Democratic activists will claim that the Court is somehow “broken” and that it needs to be “reformed.” But there’s no doubt the move is payback for 1) Republican Senate Leader Mitch McConnell’s refusal in 2016 to consider President Obama’s nomination of Merrick Garland, and 2) McConnell’s confirmation of Justice Amy Coney Barrett just before the election last year. Democrats have been stewing about it ever since. “The anger has taken hold within the Democratic Party,” reports NBC News, “and the new push indicates that it has not dissipated in an era when the party controls the White House and both chambers of Congress.”
Of course, Democratic control of the Senate is extremely tenuous. The body is tied 50-50 and requires the vote of Vice President Kamala Harris to break ties. That means Democrats will have to first kill the filibuster and then, in a partisan vote, have all 50 members on board to make something happen. That makes Court packing highly unlikely.
The DC statehood bill is called The Washington, DC Admissions Act. It passed the Oversight Committee on a party-line vote, 25 to 19. It would create, out of part of the current Washington, DC, the state of Washington, Douglass Commonwealth and would without doubt add two new Democratic senators to the Senate. Its passage in the full House is guaranteed — the House passed the same bill last year. But again, the Senate would have to kill the filibuster and then muster all 50 Democratic senators to give the vice president a chance to break a tie vote.
Finally, reparations. The bill passed by the Judiciary Committee would establish a commission to recommend ways “to address the fundamental injustice, cruelty, brutality, and inhumanity of slavery in the United States and the 13 American colonies between 1619 and 1865.” The same bill has been proposed multiple times since it was first introduced by the late Democratic Representative John Conyers in 1989. “This year,” reports NPR, “the legislation has the support of more than 170 Democratic co-sponsors and key congressional leaders.” But again, even if the bill passes the full House, it would have to clear the same hurdles in the Senate.
Progressive Democrats know all this is unlikely to happen. In part, they are taking action to show their base that they really mean it. But they also know that they are laying a foundation. Maybe they can’t make their goals a reality now.

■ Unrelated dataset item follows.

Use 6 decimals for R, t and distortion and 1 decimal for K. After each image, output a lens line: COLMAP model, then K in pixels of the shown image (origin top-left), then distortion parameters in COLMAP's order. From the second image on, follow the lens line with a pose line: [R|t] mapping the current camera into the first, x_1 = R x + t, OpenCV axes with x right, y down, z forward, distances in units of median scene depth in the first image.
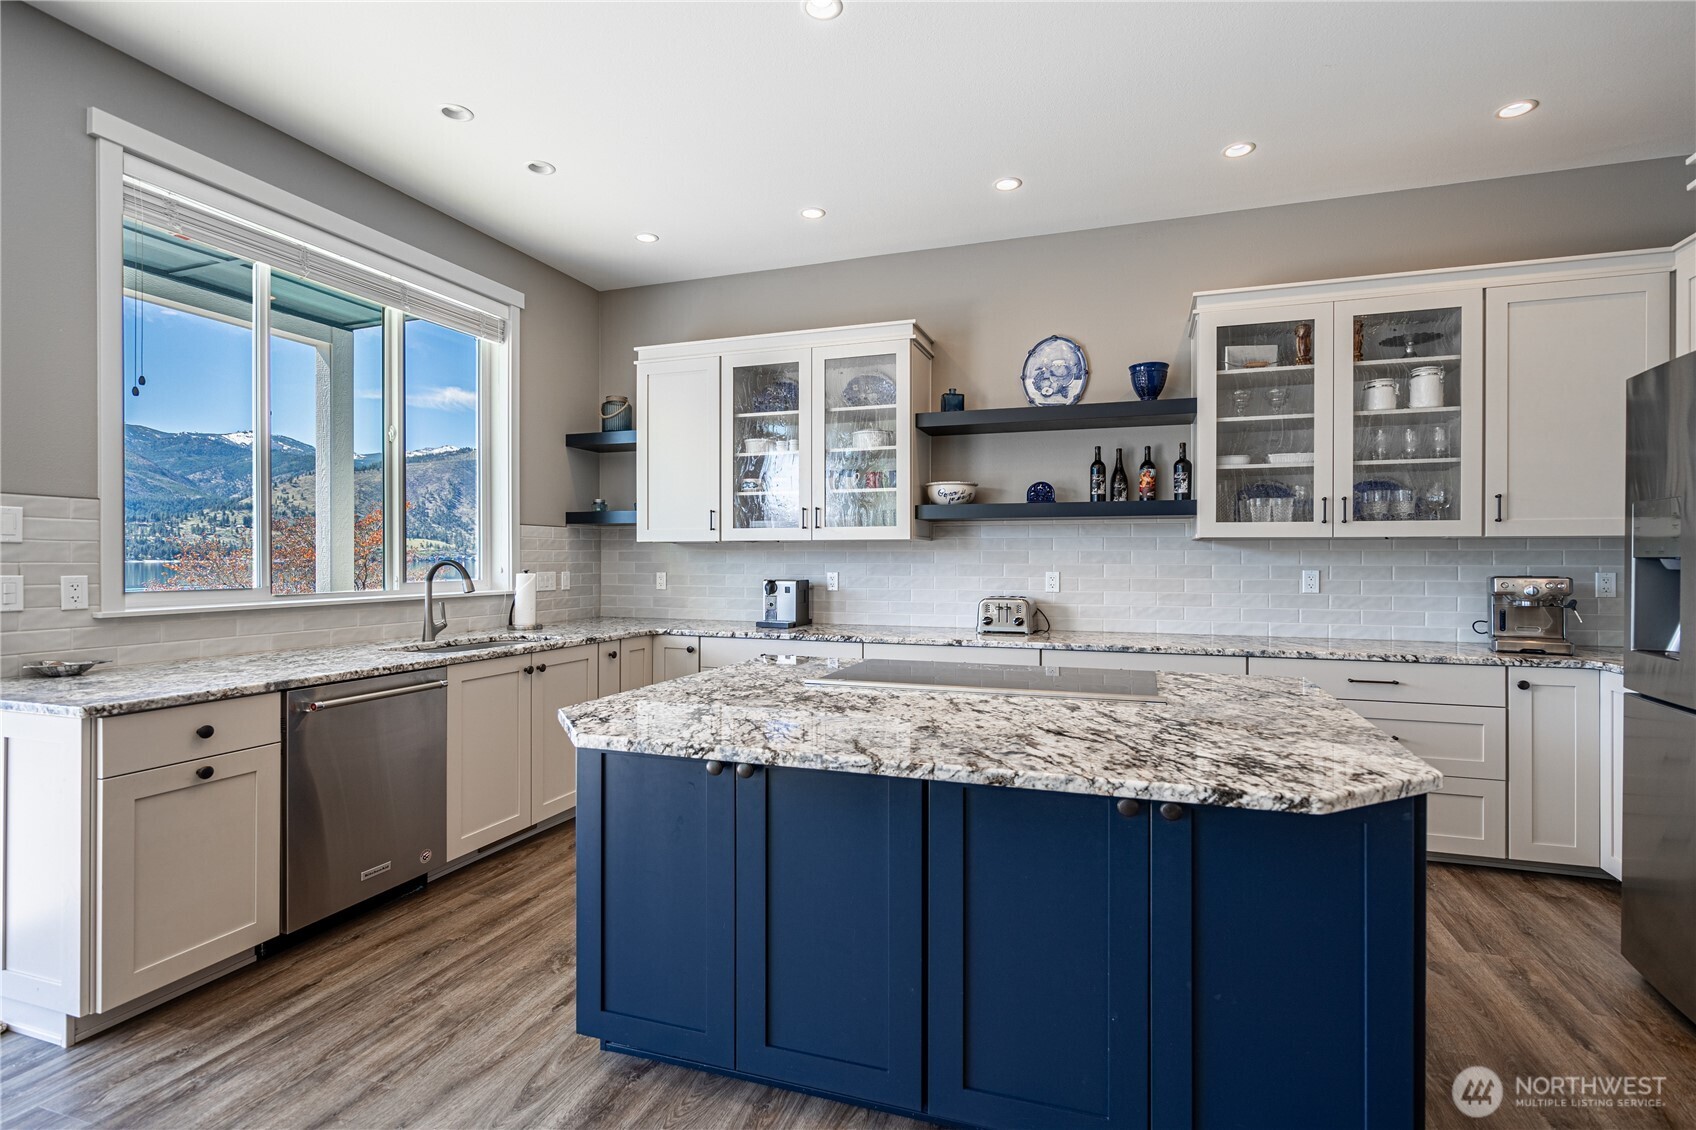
lens RADIAL K [[789.1, 0, 853.4], [0, 789.1, 562.1], [0, 0, 1]] dist [0.006119, 0.000837]
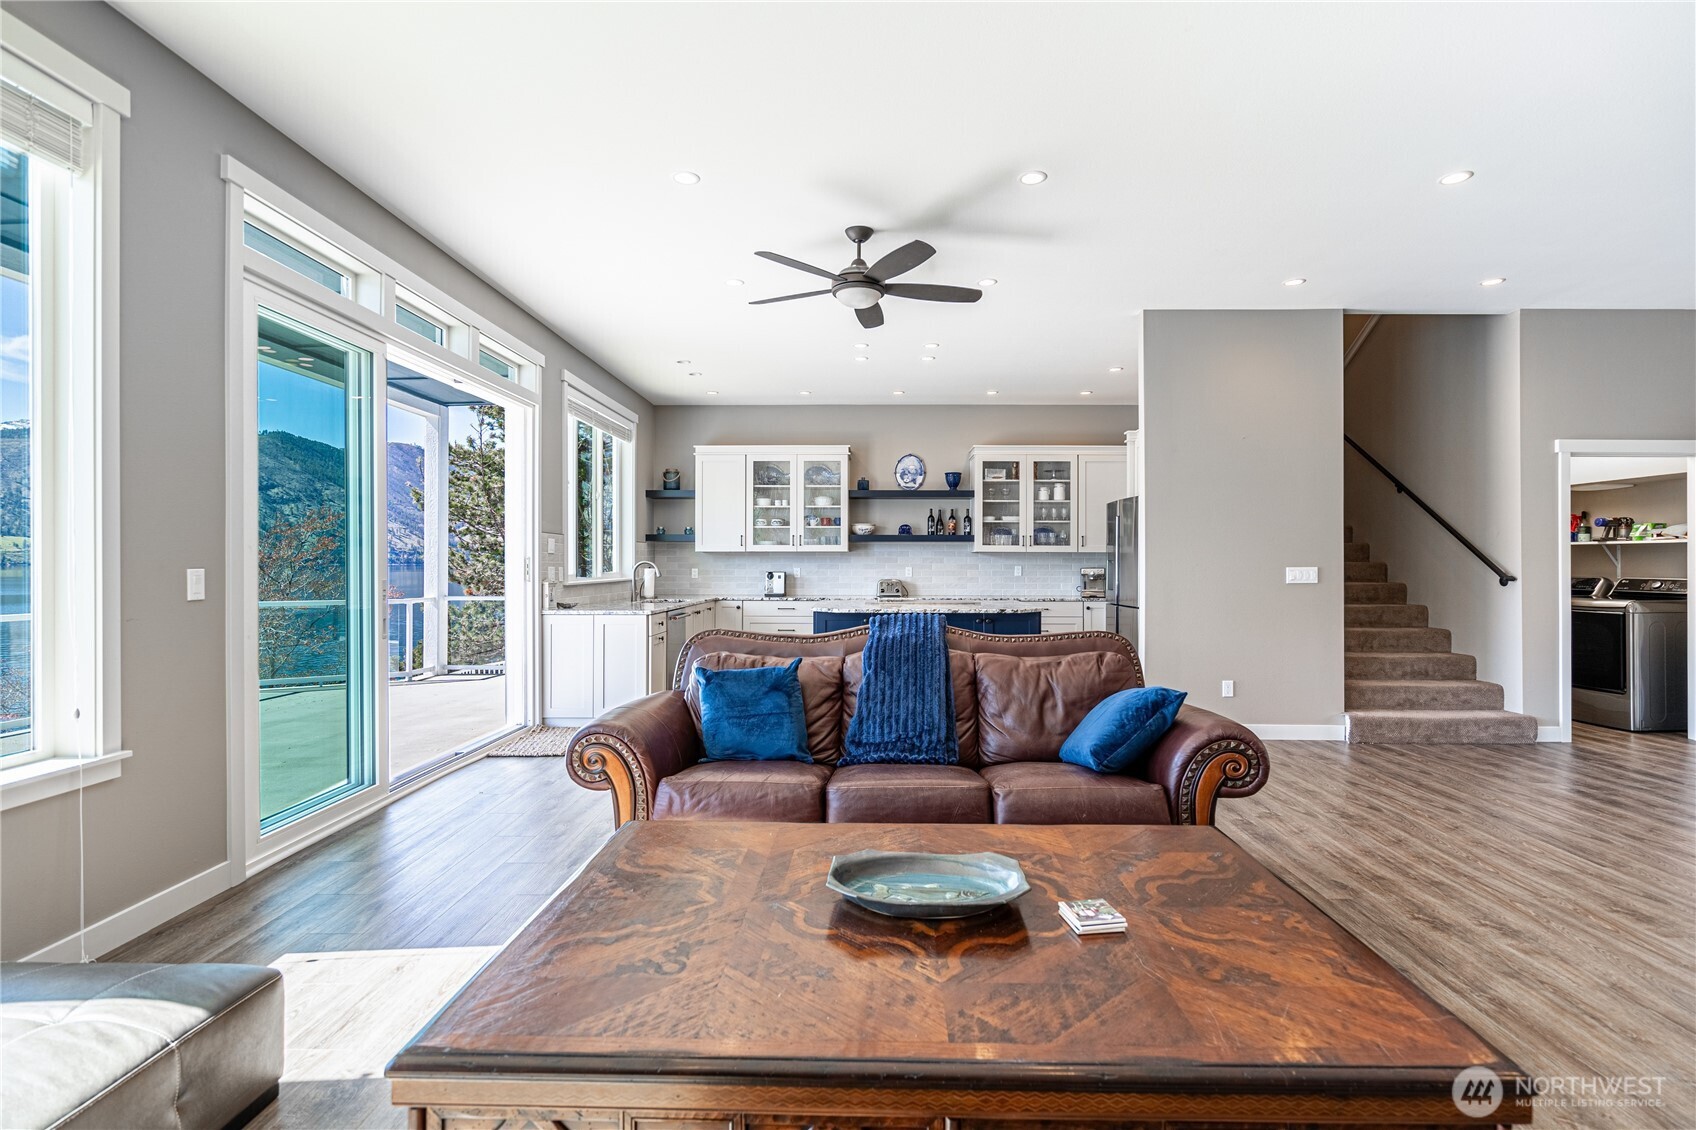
lens RADIAL K [[789.1, 0, 853.3], [0, 789.1, 558.5], [0, 0, 1]] dist [0.006119, 0.000837]
pose [[0.949539, 0.001738, 0.313643, -0.561417], [0.000790, 0.999968, -0.007933, 0.006083], [-0.313647, 0.007780, 0.949508, -0.967043]]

But they’re getting started.
If anything, the Democrats’ move this week highlights the importance of the filibuster in preventing Congress from veering off in wild directions. The more momentous the move — say, expanding the Supreme Court, or expanding the United States itself — the more likely it is to have public support if it can command a broad majority in Congress. It is audacious of today’s Democrats to believe they can enact such far-reaching changes in American governance in a 50-50 Senate. But that’s what they’re trying to do. And now they are under way.